Can you imagine yourself living till the age of 100? This statement has two emotions – joy of living long and sadness of living too long. Yes, believe it or not, one of the biggest risks in our lives is going to be “risk of living too long”.
As per the latest report released by ‘Union Ministry of Health and Family Welfare’ shows that average life of an India has gone up by 5 years in last one decade. An average Indian male is now expected to live till the age of 67.3 and Indian woman is expected to live till 69.6 years. When we say average age, it implies that if you are born now, you are expected to live till that age. But one might not live till that age or one might live beyond that age.
Living too long is a big risk
Mr. Akash aged 30 and Mrs. Sunita, aged 27 are a working couple. Akash works in a private bank and Sunita works as a teacher in a nearby school. As any young couple, they love to live their life to the fullest by spending on wants such as frequent outings, switching gadgets etc. Planning for retirement is just not there; in their radar of activities.
Now assume they will live till the age of 90!!!The question here is when will they stop working? If they were to retire at 60; how will they manage their living post retirement? 30 years without pay could be real scary.
Retirement planning should not be ignored!
What is retirement planning?
It’s all about accumulating money to live comfortably in your golden years when you donot enjoy advantages of pay checks. Retirement brings space and time that a working life makes difficult. Enjoying a quality life during the retirement requires significant savings. In a nutshell, it is all about having a SIP-SWP plan.
What is SIP-SWP Plan?
SIP is Systematic Investment Plan and SWP is Systematic Withdrawal Plan. Nothing beats this combination and it’s simple to implement.

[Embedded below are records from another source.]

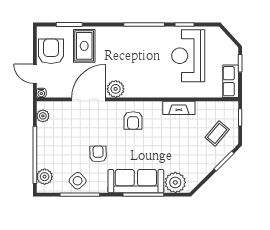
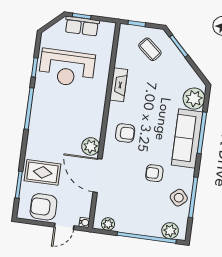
row of seats: (231, 81) -> (82, 26), moved

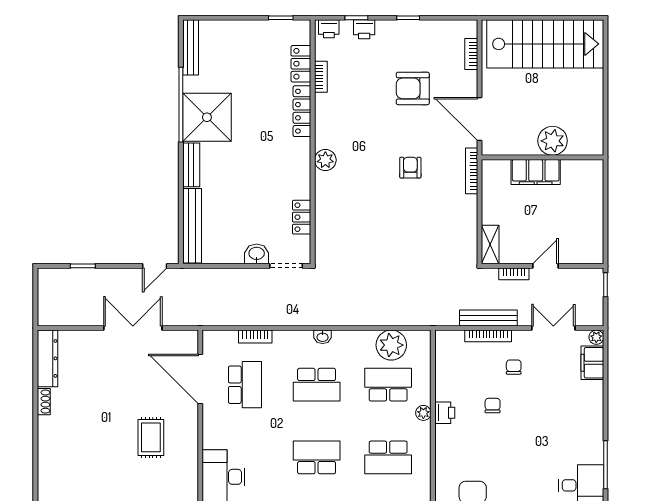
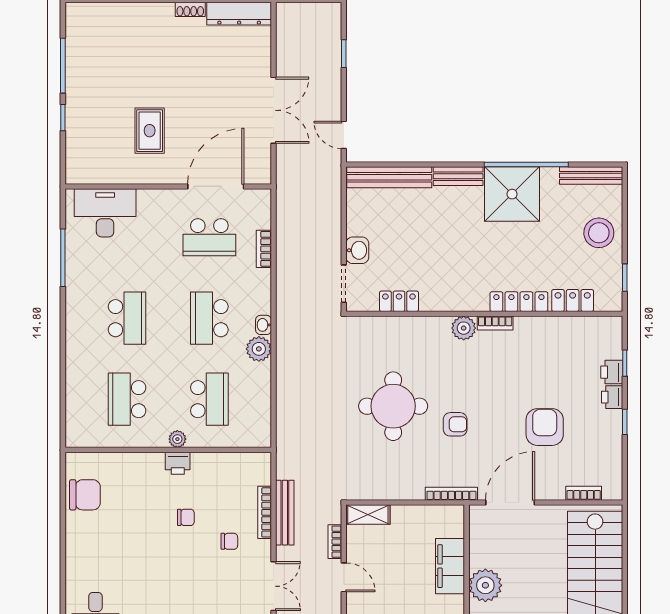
printer: (329, 29) -> (612, 397), moved
stool: (241, 41) -> (599, 233), added
bookcase: (321, 77) -> (495, 323), moved
round table: (394, 222) -> (393, 406), added
plant: (391, 345) -> (259, 349), moved, width x0.73, depth x0.73
rug: (151, 437) -> (150, 131), turned 90

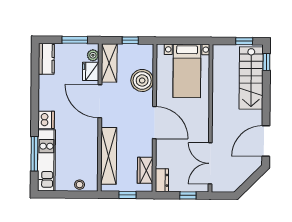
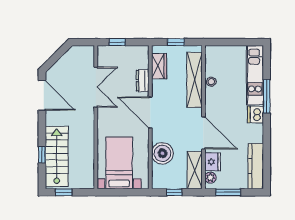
kitchen counter: (46, 59) -> (256, 166), width x1.50
window: (266, 62) -> (42, 155), moved
door: (266, 141) -> (42, 95), hinge flipped
window: (34, 154) -> (267, 96), moved
double door: (210, 163) -> (96, 87), moved
dresser: (162, 180) -> (143, 81), moved
stool: (80, 185) -> (211, 82), moved

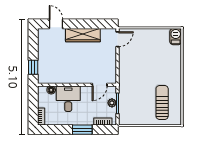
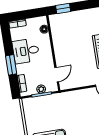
door: (100, 85) -> (57, 75), swing flipped
desk: (68, 99) -> (26, 51), moved, turned 180

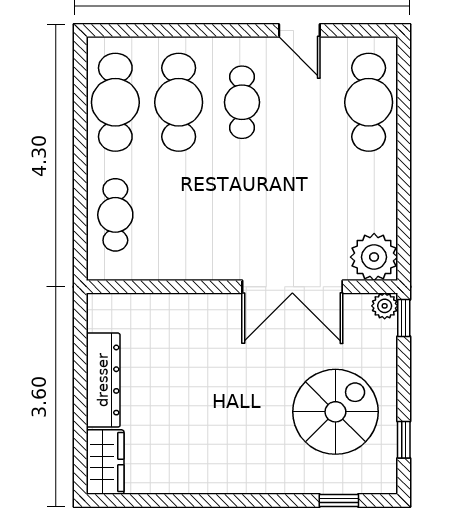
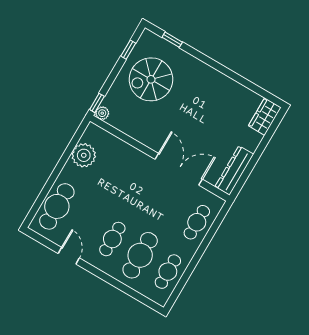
cafe table: (115, 102) -> (168, 272), width x0.73, depth x0.74
plant: (374, 257) -> (84, 155), moved
double door: (292, 287) -> (179, 169), moved
dresser: (103, 380) -> (234, 171), moved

Assume that Mr. Akash and his wife were to start saving a small amount of Rs. 5000 per month and agree to increase this savings by 10% on a yearly basis and invest it in debt equity combination portfolio which would fetch them 12% returns.
All they have to do is to make sure that their investment strategy aligns with their retirement timeline. It is assumed that what they were to put in first month would be withdrawn in the first month of retirement which is 61. Following table would help you understand better.
|Age||SIP amount||Age||SWP amount|
|31||₹ 5,000||61||₹ 1,49,800|
|32||₹ 5,500||62||₹ 1,64,780|
|33||₹ 6,050||63||₹ 1,81,258|
|59||₹ 72,105||89||₹ 21,60,259|
|60||₹ 79,315||90||₹ 23,76,285|
The figures above are astonishing. Think about it; just a saving of Rs. 5000 could make you a lakhpati in your golden years. This is nothing but the power of compounding which enhances with time. So all you have to do is to have a long term investment horizon and stay invested.
In an age, where joint family systems are dying, job are becoming extremely stressful, medical advancement are on rise, it would be extremely important to start planning for retirement. The early we start, the more we will have with us for our golden years.